- [Work item]: Write out nothing except the lines running from the one containing "فوكا باي الساحل الشمالي" to the last line of the data, exactly as they stand.

....

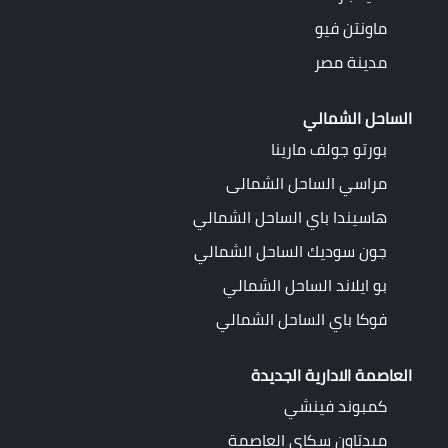
ماونتن فيو
مدينة مصر
الساحل الشمالي
بورتو جولف مارينا
مراسي الساحل الشمالى
هاسيندا باي الساحل الشمالي
جون سوديك الساحل الشمالي
بو ايلاند الساحل الشمالي
فوكا باي الساحل الشمالي
العاصمة الادارية الجديدة
كمبوند فينشي
ميدتاون سكاي العاصمة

....

- [Task result]:
فوكا باي الساحل الشمالي
العاصمة الادارية الجديدة
كمبوند فينشي
ميدتاون سكاي العاصمة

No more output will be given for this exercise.